__GOAL OF THE EXERCISE__
Below are the records; locate each line with the word "margin" and copy it.

(SUPPLIED INFORMATION begins)

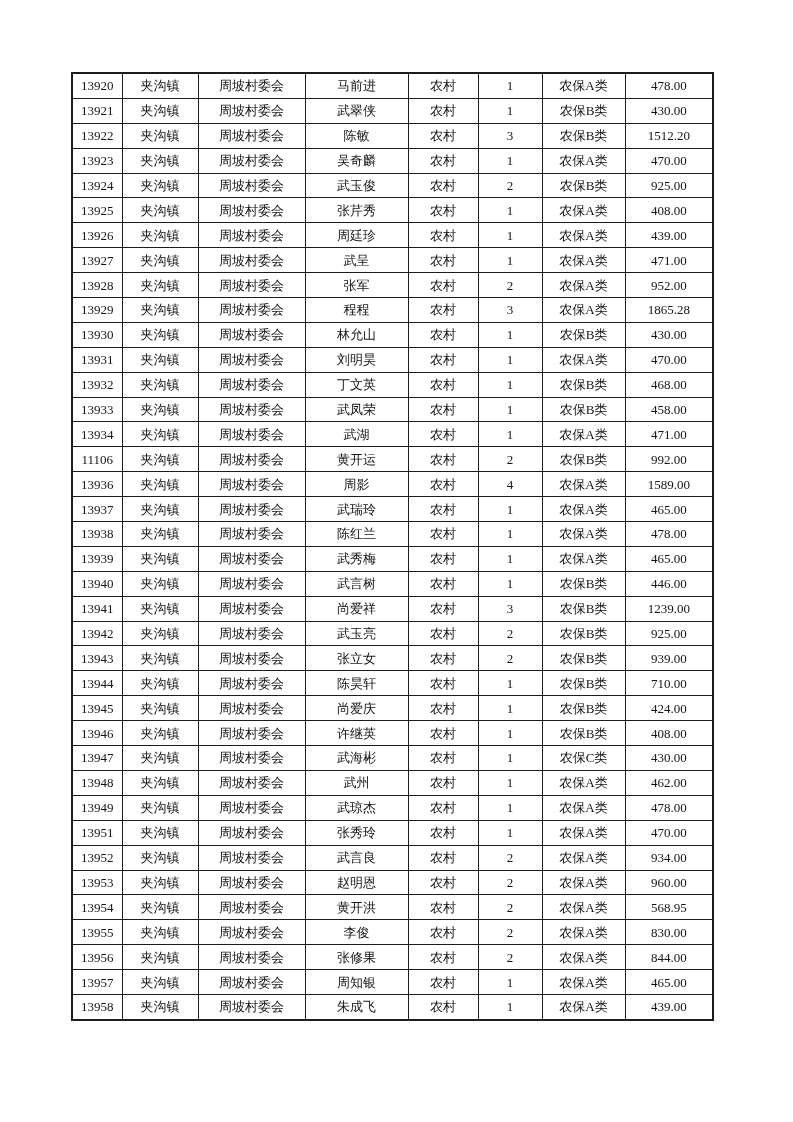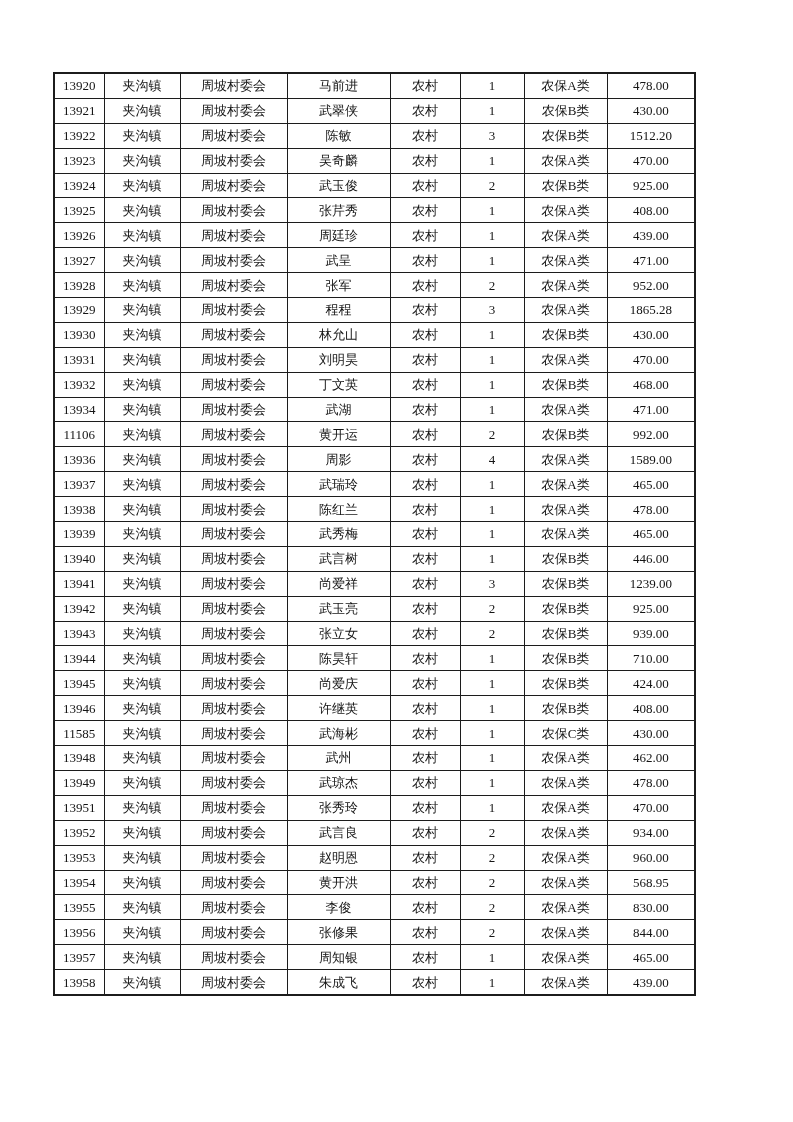--- a/index.html
+++ b/index.html
@@ -16,7 +16,7 @@
   }
   .sheet {
     position: absolute;
-    left: 53px;
+    left: 71px;
     top: 72px;
   }
   table.roster {

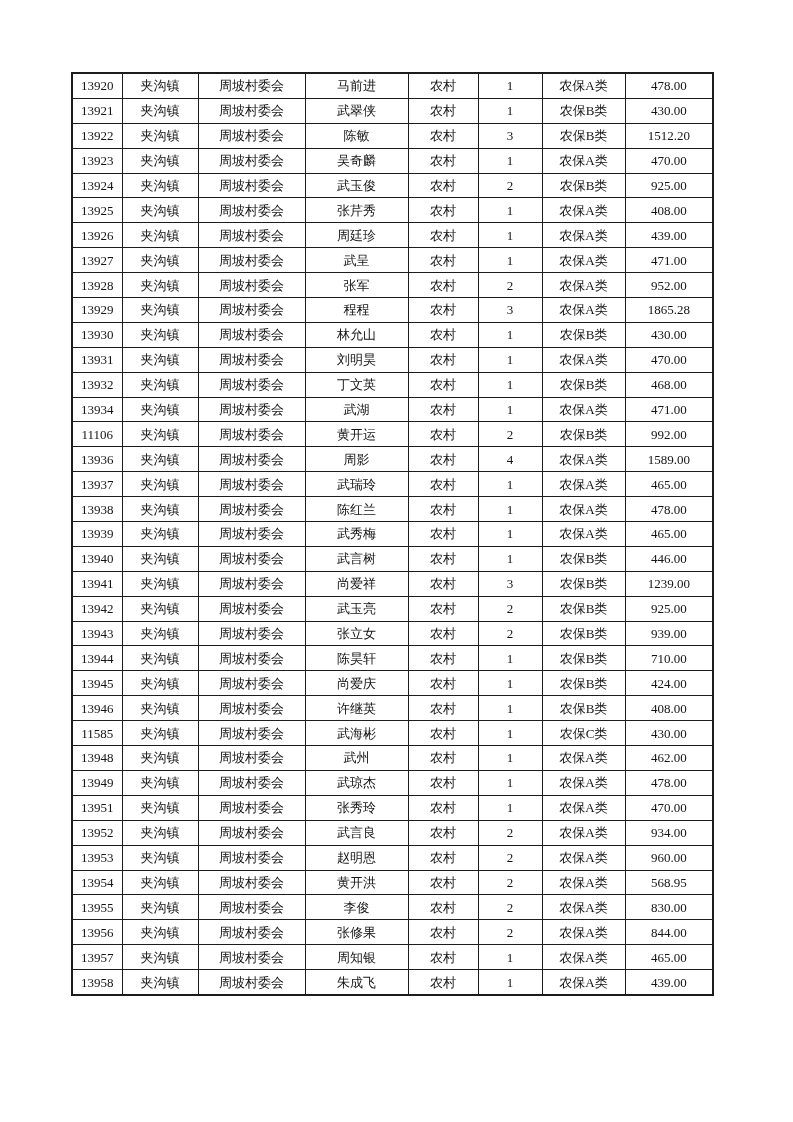--- a/index.html
+++ b/index.html
@@ -193,6 +193,16 @@
     <td>468.00</td>
   </tr>
         <tr>
+    <td>13933</td>
+    <td>夹沟镇</td>
+    <td>周坡村委会</td>
+    <td>武凤荣</td>
+    <td>农村</td>
+    <td>1</td>
+    <td>农保B类</td>
+    <td>458.00</td>
+  </tr>
+        <tr>
     <td>13934</td>
     <td>夹沟镇</td>
     <td>周坡村委会</td>

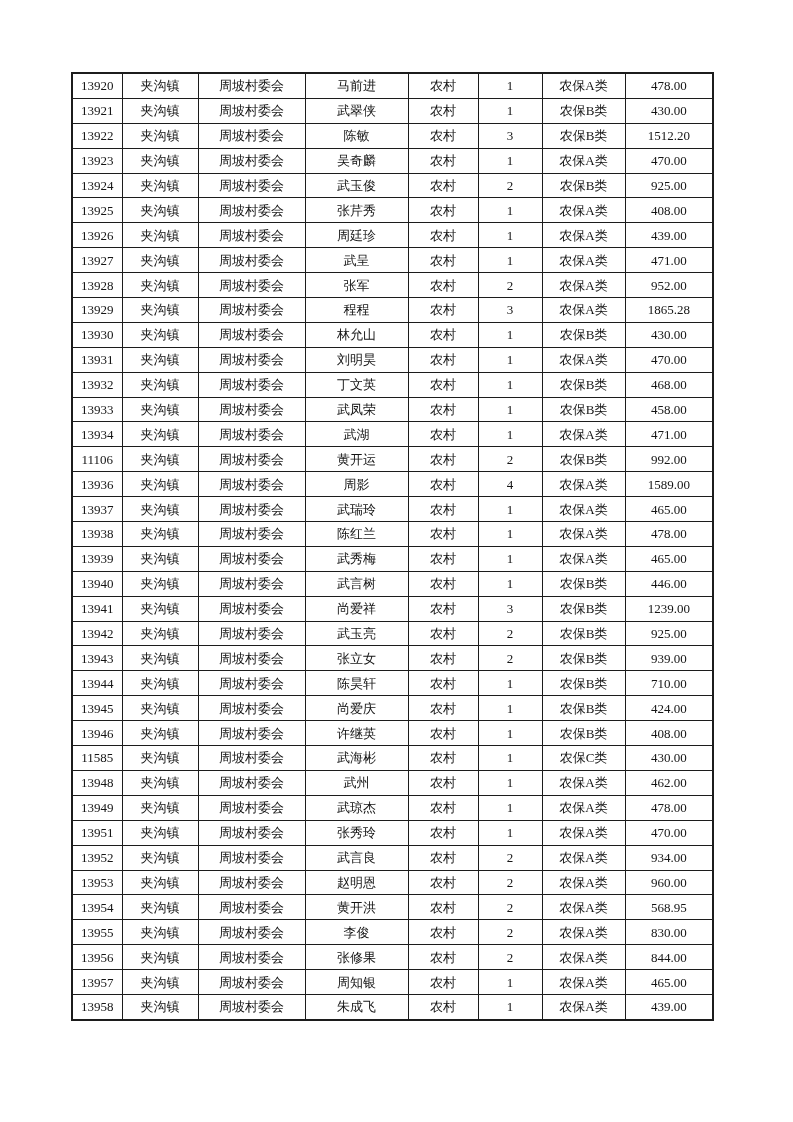--- a/index.html
+++ b/index.html
@@ -333,7 +333,7 @@
     <td>408.00</td>
   </tr>
         <tr>
-    <td>11585</td>
+    <td>13947</td>
     <td>夹沟镇</td>
     <td>周坡村委会</td>
     <td>武海彬</td>

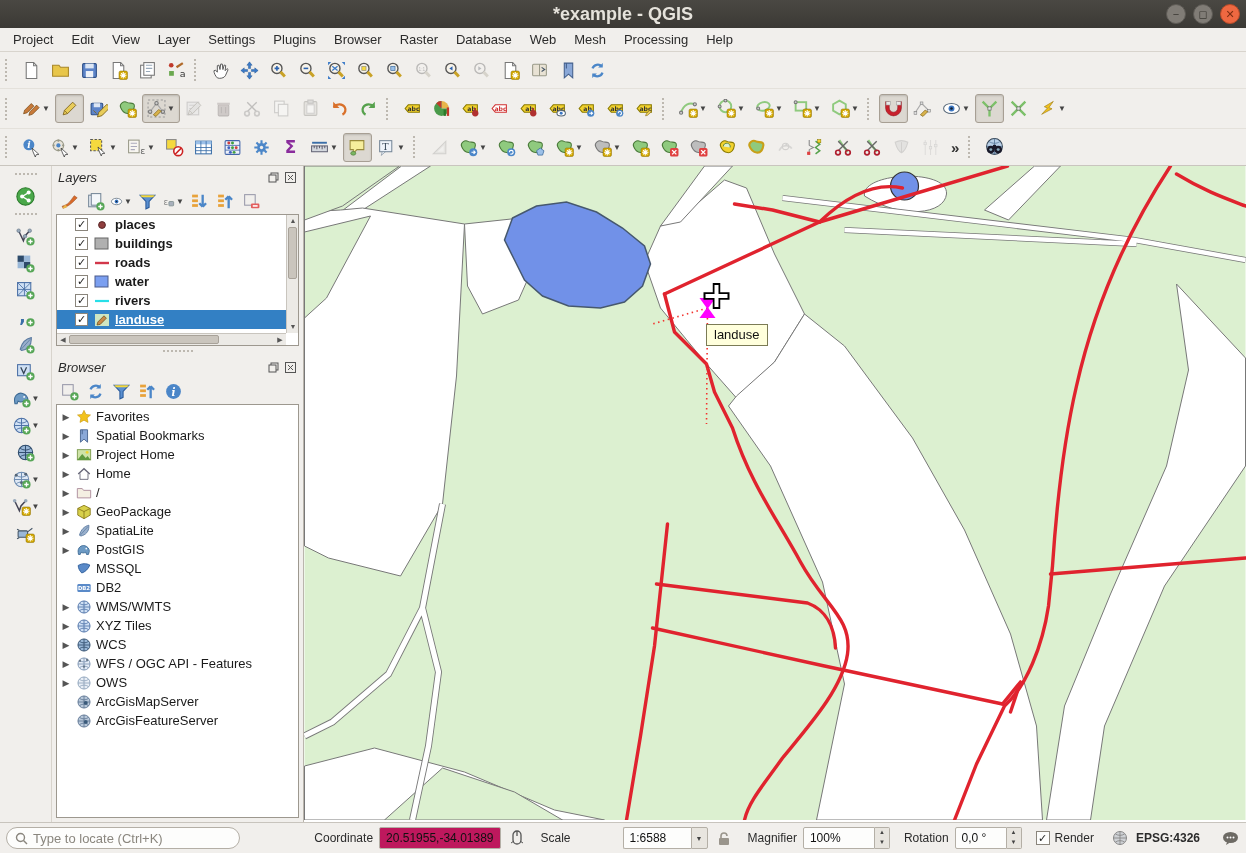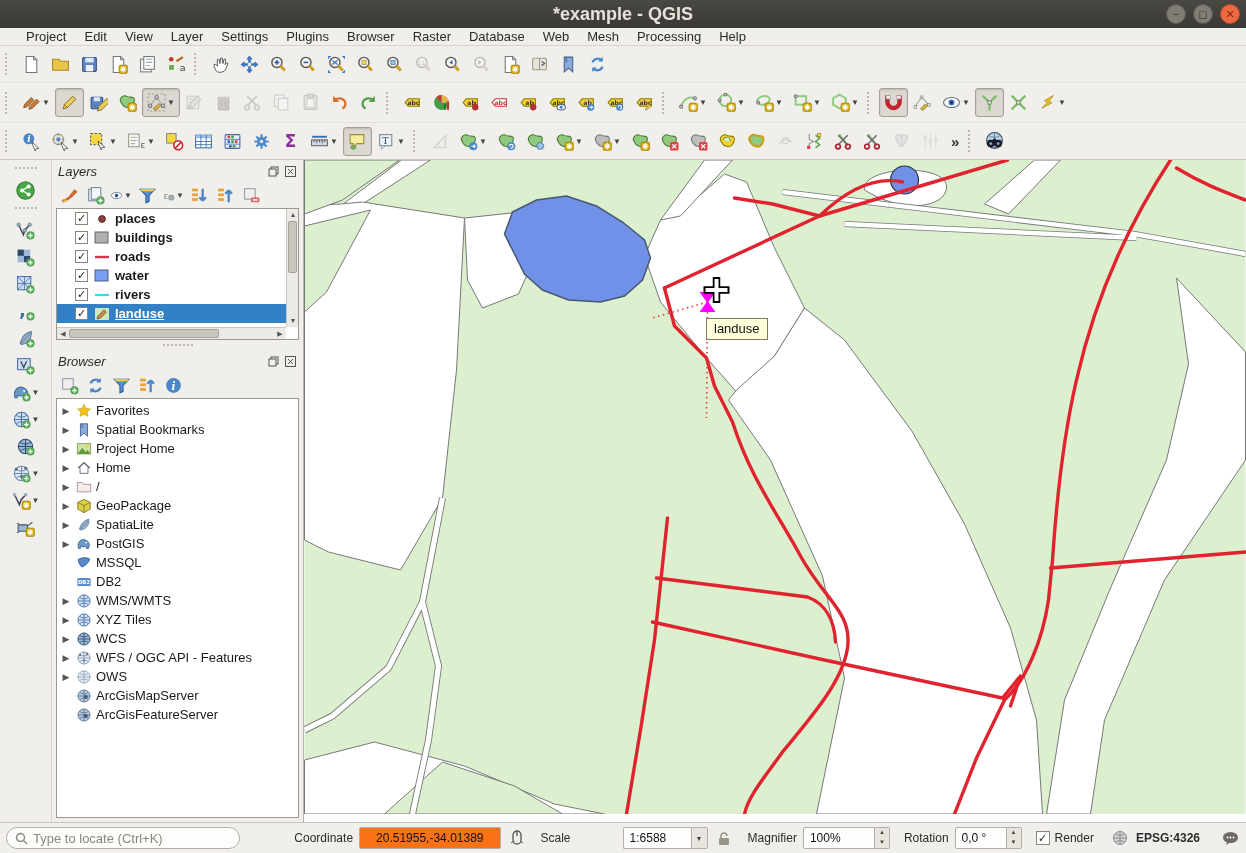--- a/index.html
+++ b/index.html
@@ -14,7 +14,7 @@
   .win-btn.close { background:#ee6841; border-color:#b84a28; color:#7c2d12; }
 
   
-  .menubar { height:18px; background:#f1efec; display:flex; align-items:center; padding-left:17px; border-bottom:1px solid #d8d4cd; flex:none; }
+  .menubar { height:24px; background:#f1efec; display:flex; align-items:center; padding-left:4px; border-bottom:1px solid #d8d4cd; flex:none; }
   .menu-item { font-size:13px; color:#2b2b2b; padding:4px 9px; }
 
   

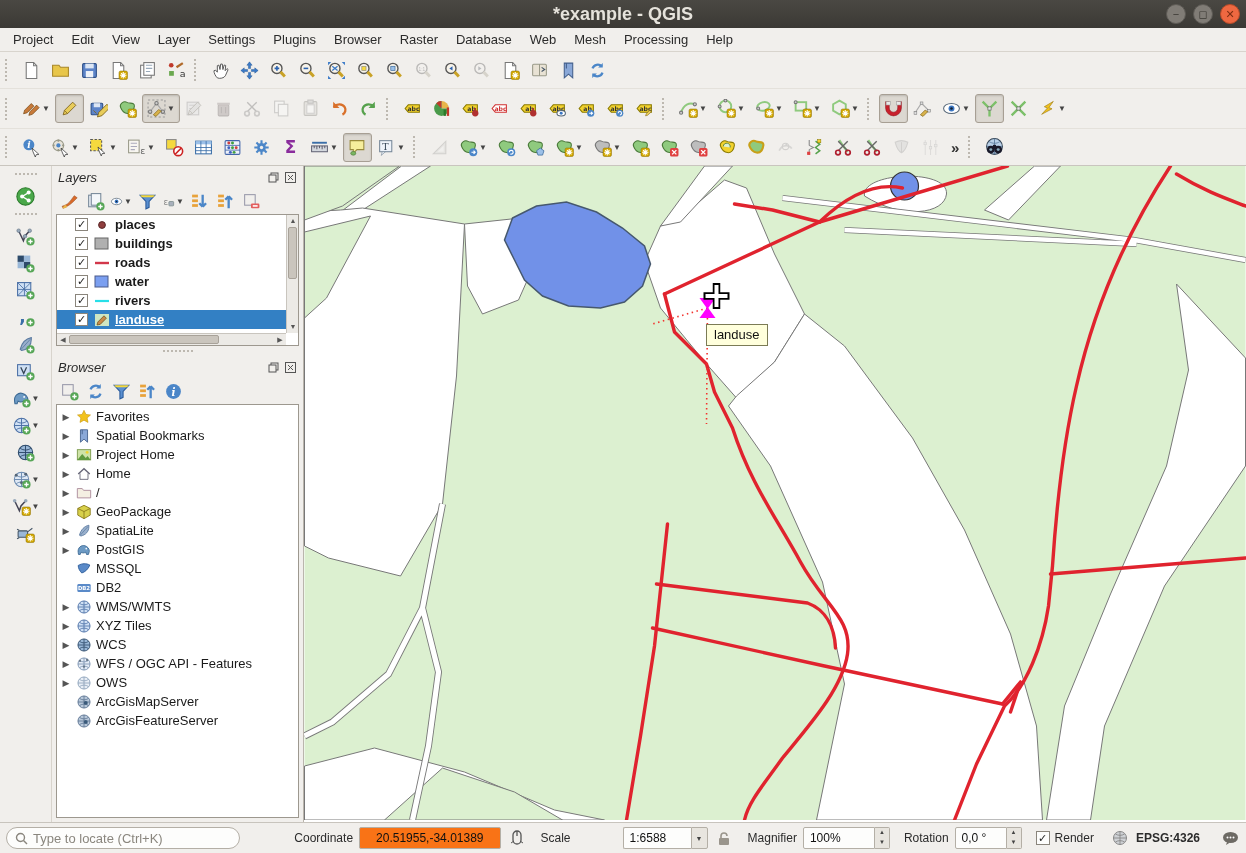--- a/index.html
+++ b/index.html
@@ -76,7 +76,7 @@
   .statusbar { height:31px; border-top:1px solid #c8c4bd; background:#f1efec; display:flex; align-items:center; padding:0 6px; gap:6px; font-size:12px; color:#2b2b2b; flex:none; }
   .locator { width:234px; height:22px; background:#fdfdfc; border:1px solid #b4afa6; border-radius:11px; display:flex; align-items:center; padding:0 8px; gap:5px; color:#8a867e; font-size:13px; flex:none;}
   .sb-label { margin-left:8px; }
-  .sb-box { background:#f97316; border:1px solid #b4afa6; border-radius:2px; height:22px; display:flex; align-items:center; padding:0 16px; font-size:12px; color:#111; }
+  .sb-box { background:#be185d; border:1px solid #b4afa6; border-radius:2px; height:22px; display:flex; align-items:center; padding:0 6px; font-size:12px; color:#111; }
   .sb-combo { display:flex; align-items:stretch; height:22px;margin-left:46px; }
   .sb-combo .val { background:#fdfdfc; border:1px solid #b4afa6; border-right:none; border-radius:2px 0 0 2px; display:flex; align-items:center; padding:0 6px; color:#111;}
   .sb-combo .btn { width:17px; background:#e8e5df; border:1px solid #b4afa6; border-radius:0 2px 2px 0; font-size:7px; display:flex; align-items:center; justify-content:center; color:#444;}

(SUPPLIED INFORMATION ends)

__RESULT OF THIS TASK__
   .sb-label { margin-left:8px; }
   .sb-combo { display:flex; align-items:stretch; height:22px;margin-left:46px; }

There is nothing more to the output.